*** Opening of Data for analysis ***
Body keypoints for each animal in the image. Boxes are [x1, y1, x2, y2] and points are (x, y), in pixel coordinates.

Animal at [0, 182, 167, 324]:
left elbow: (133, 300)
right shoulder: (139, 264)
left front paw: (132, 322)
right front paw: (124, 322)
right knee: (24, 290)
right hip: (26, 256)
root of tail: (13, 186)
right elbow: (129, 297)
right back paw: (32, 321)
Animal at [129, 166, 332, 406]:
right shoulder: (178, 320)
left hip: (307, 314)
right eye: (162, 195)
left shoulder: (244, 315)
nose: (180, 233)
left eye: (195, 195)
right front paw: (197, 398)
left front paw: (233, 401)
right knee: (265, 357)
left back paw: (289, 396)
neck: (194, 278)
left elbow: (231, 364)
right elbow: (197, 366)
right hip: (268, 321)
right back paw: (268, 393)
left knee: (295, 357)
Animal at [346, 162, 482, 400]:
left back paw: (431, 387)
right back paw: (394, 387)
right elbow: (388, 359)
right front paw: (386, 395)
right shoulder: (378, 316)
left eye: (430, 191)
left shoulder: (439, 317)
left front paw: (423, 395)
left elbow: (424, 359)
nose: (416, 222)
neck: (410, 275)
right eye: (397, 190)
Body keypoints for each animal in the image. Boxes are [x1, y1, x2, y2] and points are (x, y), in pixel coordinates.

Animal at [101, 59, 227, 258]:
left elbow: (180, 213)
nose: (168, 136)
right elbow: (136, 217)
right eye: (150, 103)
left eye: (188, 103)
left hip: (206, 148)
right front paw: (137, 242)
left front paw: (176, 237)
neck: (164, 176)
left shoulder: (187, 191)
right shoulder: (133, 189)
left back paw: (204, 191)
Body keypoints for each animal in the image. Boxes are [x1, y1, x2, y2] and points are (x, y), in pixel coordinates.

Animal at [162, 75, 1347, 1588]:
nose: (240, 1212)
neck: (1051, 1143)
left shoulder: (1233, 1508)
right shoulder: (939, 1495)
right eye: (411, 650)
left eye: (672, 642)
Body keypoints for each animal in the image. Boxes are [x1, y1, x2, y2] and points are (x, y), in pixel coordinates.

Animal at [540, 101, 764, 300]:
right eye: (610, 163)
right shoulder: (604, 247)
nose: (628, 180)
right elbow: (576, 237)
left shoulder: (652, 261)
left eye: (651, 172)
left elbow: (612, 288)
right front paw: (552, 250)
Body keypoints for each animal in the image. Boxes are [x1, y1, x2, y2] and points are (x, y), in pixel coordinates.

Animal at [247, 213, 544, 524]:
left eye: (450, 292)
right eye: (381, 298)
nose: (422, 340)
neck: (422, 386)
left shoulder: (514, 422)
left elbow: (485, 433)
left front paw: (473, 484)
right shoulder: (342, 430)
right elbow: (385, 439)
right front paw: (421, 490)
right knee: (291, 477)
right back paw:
*** Close of Data for analysis ***
# Exercise aim:
Restate exactly, and only, every line from the one that contains "left eye: (195, 195)" through the last line of the records.

# Exercise result:
left eye: (195, 195)
right front paw: (197, 398)
left front paw: (233, 401)
right knee: (265, 357)
left back paw: (289, 396)
neck: (194, 278)
left elbow: (231, 364)
right elbow: (197, 366)
right hip: (268, 321)
right back paw: (268, 393)
left knee: (295, 357)
Animal at [346, 162, 482, 400]:
left back paw: (431, 387)
right back paw: (394, 387)
right elbow: (388, 359)
right front paw: (386, 395)
right shoulder: (378, 316)
left eye: (430, 191)
left shoulder: (439, 317)
left front paw: (423, 395)
left elbow: (424, 359)
nose: (416, 222)
neck: (410, 275)
right eye: (397, 190)
Body keypoints for each animal in the image. Boxes are [x1, y1, x2, y2] and points are (x, y), in pixel coordinates.

Animal at [101, 59, 227, 258]:
left elbow: (180, 213)
nose: (168, 136)
right elbow: (136, 217)
right eye: (150, 103)
left eye: (188, 103)
left hip: (206, 148)
right front paw: (137, 242)
left front paw: (176, 237)
neck: (164, 176)
left shoulder: (187, 191)
right shoulder: (133, 189)
left back paw: (204, 191)
Body keypoints for each animal in the image. Boxes are [x1, y1, x2, y2] and points are (x, y), in pixel coordinates.

Animal at [162, 75, 1347, 1588]:
nose: (240, 1212)
neck: (1051, 1143)
left shoulder: (1233, 1508)
right shoulder: (939, 1495)
right eye: (411, 650)
left eye: (672, 642)
Body keypoints for each animal in the image. Boxes are [x1, y1, x2, y2] and points are (x, y), in pixel coordinates.

Animal at [540, 101, 764, 300]:
right eye: (610, 163)
right shoulder: (604, 247)
nose: (628, 180)
right elbow: (576, 237)
left shoulder: (652, 261)
left eye: (651, 172)
left elbow: (612, 288)
right front paw: (552, 250)
Body keypoints for each animal in the image. Boxes are [x1, y1, x2, y2] and points are (x, y), in pixel coordinates.

Animal at [247, 213, 544, 524]:
left eye: (450, 292)
right eye: (381, 298)
nose: (422, 340)
neck: (422, 386)
left shoulder: (514, 422)
left elbow: (485, 433)
left front paw: (473, 484)
right shoulder: (342, 430)
right elbow: (385, 439)
right front paw: (421, 490)
right knee: (291, 477)
right back paw:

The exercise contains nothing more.